(Records contained in a dataset)

========================================================================

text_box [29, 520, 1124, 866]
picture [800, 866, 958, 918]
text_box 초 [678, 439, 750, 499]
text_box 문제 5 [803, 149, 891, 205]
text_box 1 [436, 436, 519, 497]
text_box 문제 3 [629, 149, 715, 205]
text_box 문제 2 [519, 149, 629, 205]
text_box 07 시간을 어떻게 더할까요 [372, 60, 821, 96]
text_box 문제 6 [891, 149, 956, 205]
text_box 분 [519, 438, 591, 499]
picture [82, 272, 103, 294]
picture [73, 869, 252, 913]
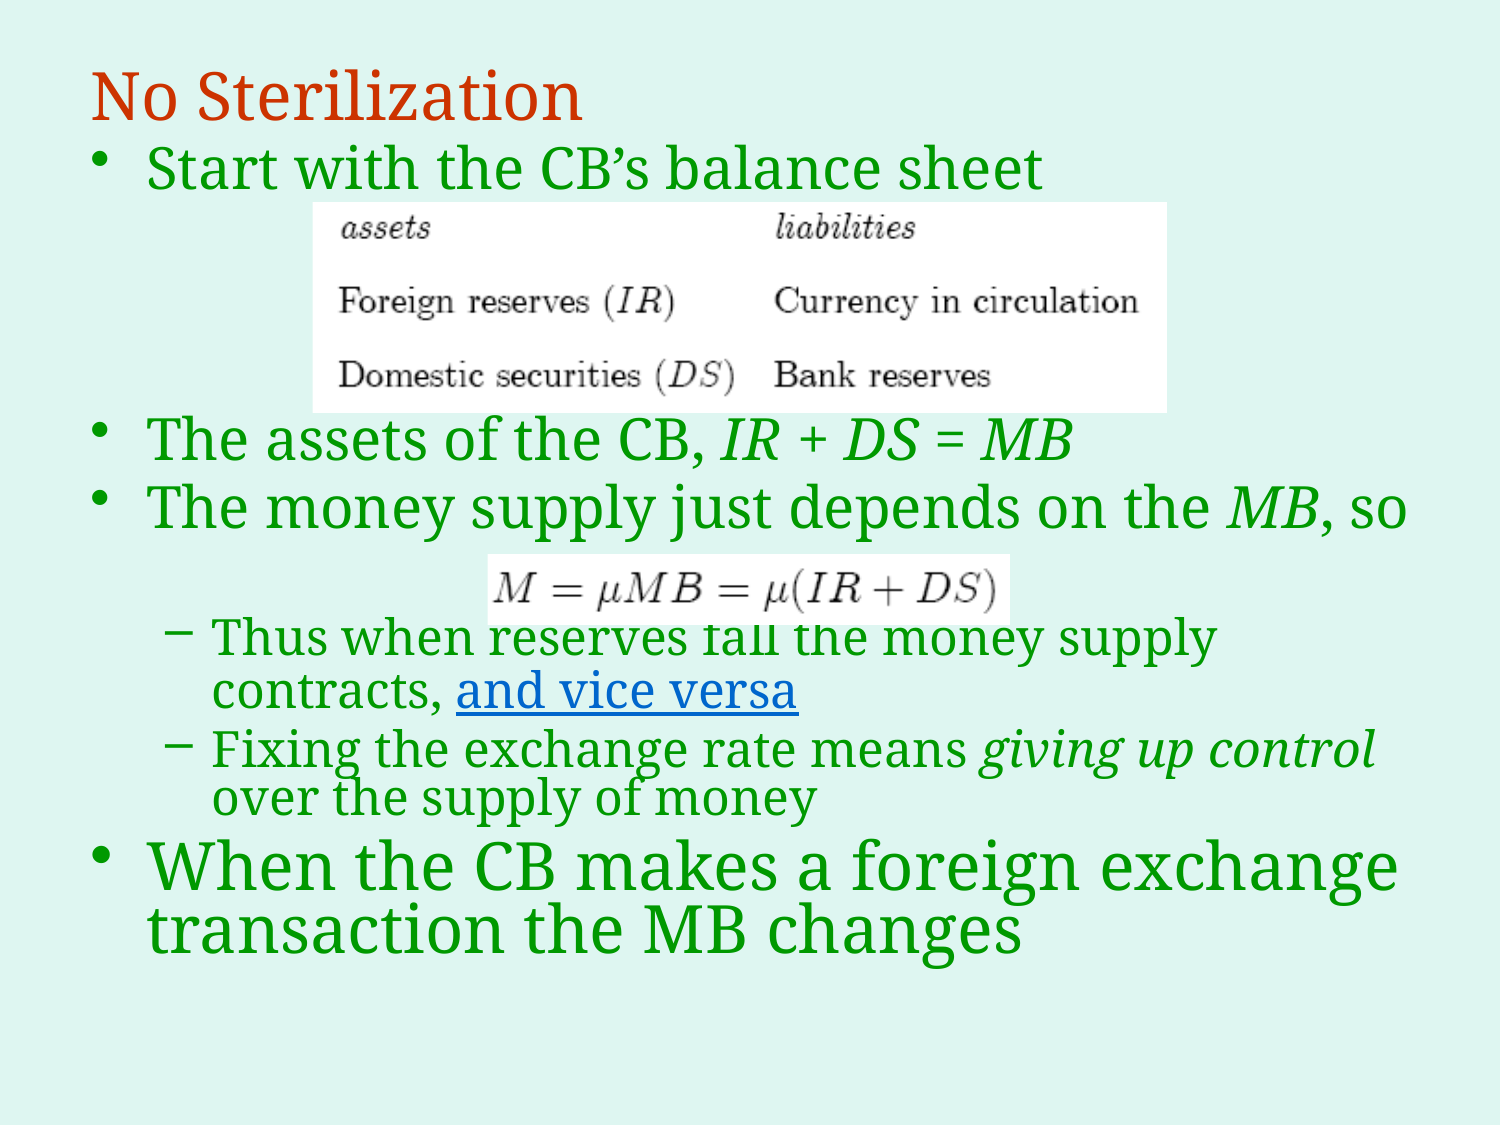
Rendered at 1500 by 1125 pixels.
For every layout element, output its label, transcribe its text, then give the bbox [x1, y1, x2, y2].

picture [312, 201, 1168, 413]
list Start with the CB’s balance sheet The assets of the CB, IR + DS = MB The money supply just depends on the MB, so Thus when reserves fall the money supply contracts, and vice versa Fixing the exchange rate means giving up control over the supply of money When the CB makes a foreign exchange transaction the MB changes [74, 137, 1426, 881]
picture [487, 554, 1011, 626]
title No Sterilization [74, 0, 1426, 137]
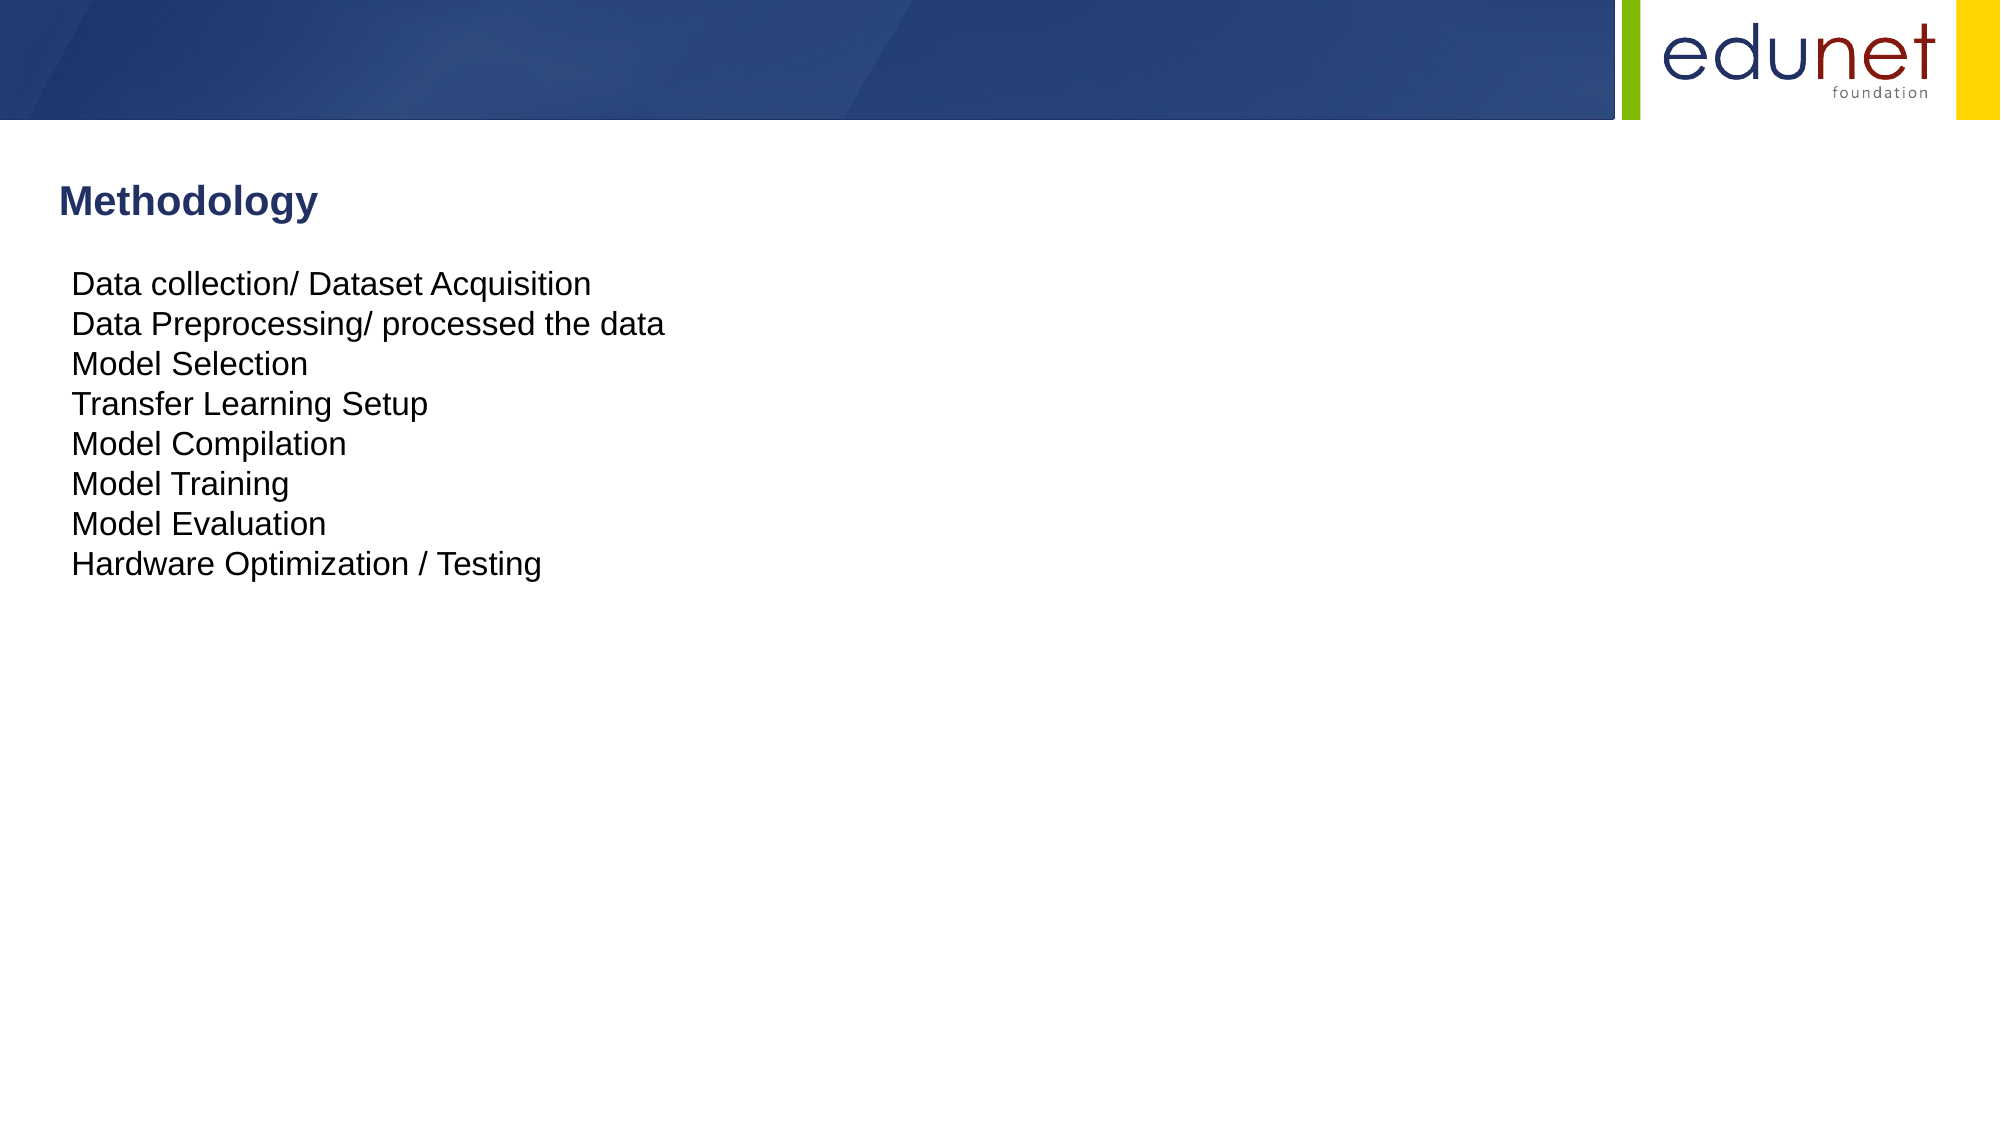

========================================================================

| Work to be completed |
Could you set down every entry again exactly as written, leaving out any pictures?

| Solution to this problem |
text_box [29, 520, 1124, 866]
picture [800, 866, 958, 918]
text_box 초 [678, 439, 750, 499]
text_box 문제 5 [803, 149, 891, 205]
text_box 1 [436, 436, 519, 497]
text_box 문제 3 [629, 149, 715, 205]
text_box 문제 2 [519, 149, 629, 205]
text_box 07 시간을 어떻게 더할까요 [372, 60, 821, 96]
text_box 문제 6 [891, 149, 956, 205]
text_box 분 [519, 438, 591, 499]
picture [82, 272, 103, 294]
picture [73, 869, 252, 913]
Rendered at 1500 by 1125 pixels.
For every layout element, output its label, transcribe its text, then give the bbox [x1, y1, x2, y2].

picture [312, 201, 1168, 413]
list Start with the CB’s balance sheet The assets of the CB, IR + DS = MB The money supply just depends on the MB, so Thus when reserves fall the money supply contracts, and vice versa Fixing the exchange rate means giving up control over the supply of money When the CB makes a foreign exchange transaction the MB changes [74, 137, 1426, 881]
picture [487, 554, 1011, 626]
title No Sterilization [74, 0, 1426, 137]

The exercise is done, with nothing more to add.